大人である教員たちは想定を超えた世界に適合できず自死し、小学1年生から6年生までの子供たちだけが校舎と共に取り残されてしまいます。
突如学校が消え、子供たちを失った親たちは、絶望の淵に立たされます。

しかし、恵美子は
ときおり感じる
翔からのエマージェンシーコールが自らの妄想ではなく、現実だと確信することを幾度も経験します。
恵美子の常識を逸脱した行為は全て、「翔たちを危機から救いたい」想いからのものでした。

恵美子は
現在を変えることで子供たちのいる未来が変わることを確信して、わずかな可能性に賭けて、救済に通じるであろう行動を起こします。

それがときに
他者から非難されようが
禁止された行為であろうが
迷いなく選び続けます。

かたや
砂漠化した未来に置かれた翔たちの学校では、給食室の食糧や、プールの水も尽きはじめ、限られた資源で生きてゆく限界がみえ始めました。

子供たちの心に
飢餓に対する恐怖心が芽生え
疑心暗鬼になり
混乱
略奪
暴行
殺戮が始まります。

烏合の集と化した群衆の
秩序を回復させ
学校の自治を維持管理するためのシステムを翔たちは考えます。
総理大臣
厚生大臣
防衛大臣
文部大臣など
管理者となる7人を選出し
「意見の違う二人以上の人の間にはイデオロギーが介在する」

********************

▶ [課題 1]:
記事で、恵美子が常識を逸脱した行為を選び続けるのはなぜか。記事に書かれている理由を一～三文で説明せよ。
▶ [課題 2]:
記事のうち、「大人である教員たちは想定を超」を含む語句で始まり「たい」想いからのものでした。」で終わる部分を、一字も変えずに書き写せ。

▶ [データブロック]:

********************

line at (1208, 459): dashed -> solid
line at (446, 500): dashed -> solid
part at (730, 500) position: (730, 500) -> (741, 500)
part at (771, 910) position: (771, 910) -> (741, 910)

********************

▶ [課題の解答 1]:
翔たちを危機から救いたいという想いがあるからである。恵美子は、現在を変えることで子供たちのいる未来が変わると確信し、わずかな可能性に賭けて、救済に通じるであろう行動を起こしている。

▶ [課題の解答 2]:
大人である教員たちは想定を超えた世界に適合できず自死し、小学1年生から6年生までの子供たちだけが校舎と共に取り残されてしまいます。
突如学校が消え、子供たちを失った親たちは、絶望の淵に立たされます。

しかし、恵美子は
ときおり感じる
翔からのエマージェンシーコールが自らの妄想ではなく、現実だと確信することを幾度も経験します。
恵美子の常識を逸脱した行為は全て、「翔たちを危機から救いたい」想いからのものでした。